August West Texas Intermediate crude fell 50 cents, or 1%, to settle at USD 50.91 a barrel on Nymex, the lowest settlement for a most-active contract since April 9th. On Wednesday, prices slid 3.1%.
But Brent crude’s August contract, supported reports of an oil-field outage and contract expirations, ended higher.
August Brent crude on London’s ICE Futures exchange, however, rose 46 cents, or 0.8%, to end at USD 57.51 a barrel on the contract’s expiration day. But September Brent the new front-month contract, settled at USD 56.92, down 20 cents after earlier gains.
Brent prices had climbed after news reports said a power outage shut the United Kingdom’s largest oil field. But a spokeswoman for Nexen, which operates the Buzzard oil field, said that the company does not publish production or maintenance operations information on an individual asset basis. The field, located in the North Sea, is the UK’s highest-producing field.
WTI oil failed to rally Wednesday despite a hefty decline in weekly US crude supplies and data provider Genscape Thursday reportedly said inventories at the futures delivery point of Cushing, Oklahoma, have climbed almost one million barrels since Friday.

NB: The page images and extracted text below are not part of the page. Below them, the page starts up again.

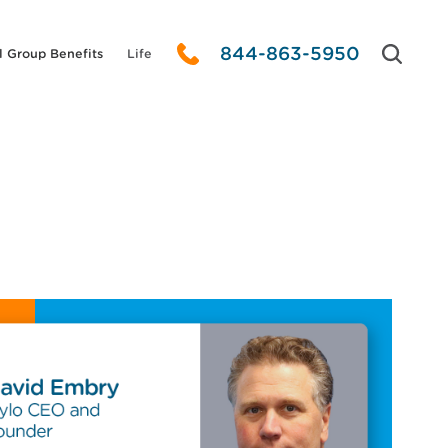
844-863-5950
l Group Benefits
Life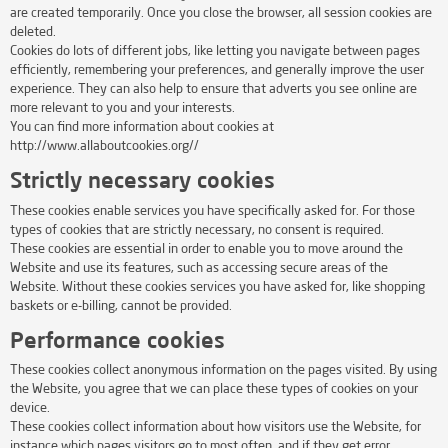
are created temporarily. Once you close the browser, all session cookies are
deleted.
Cookies do lots of different jobs, like letting you navigate between pages
efficiently, remembering your preferences, and generally improve the user
experience. They can also help to ensure that adverts you see online are
more relevant to you and your interests.
You can find more information about cookies at
http://www.allaboutcookies.org//
Strictly necessary cookies
These cookies enable services you have specifically asked for. For those
types of cookies that are strictly necessary, no consent is required.
These cookies are essential in order to enable you to move around the
Website and use its features, such as accessing secure areas of the
Website. Without these cookies services you have asked for, like shopping
baskets or e-billing, cannot be provided.
Performance cookies
These cookies collect anonymous information on the pages visited. By using
the Website, you agree that we can place these types of cookies on your
device.
These cookies collect information about how visitors use the Website, for
instance which pages visitors go to most often, and if they get error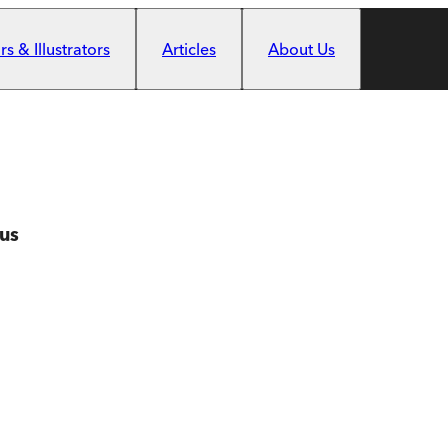
s & Illustrators
Articles
About Us
us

Mr Phil Flynn, senior market analyst at Price Futures Group, said that “Part of the reason for WTI’s failure to rally Wednesday was Federal Reserve Chairwoman Ms Janet Yellen, who seemed very upbeat and very confident that the Fed will raise rates this year.” Ms Yellen offered her twice-yearly testimony before Congress on Wednesday.
Higher interest rates tend to support the US dollar and a stronger greenback can weigh on dollar-denominated oil.
Mr Flynn said in a note that “Oil can’t fight the Fed and it can’t fight the perception that the market is massively oversupplied, a situation that they say can only get worse when Iranian oil comes back on line and the fact that the summer-driving season is past its peak.”
Market participants were still assessing the details of the Iranian nuclear accord and its impact on oil markets. The general consensus is it will take several months for any significant volumes of additional Iranian oil to hit the market.
Oil prices appeared to find some support after eurozone finance ministers agreed to Greece’s request for a three-year bailout. That helped ease worries about risks to energy demand from Europe.
Elsewhere in the energy complex, August gasoline rose 3.8 cents, or 2%, to USD 1.897 a gallon, staging a partial rebound after plunging 3.7% a day earlier. August heating oil fell less than half a cent to USD 1.666 a gallon.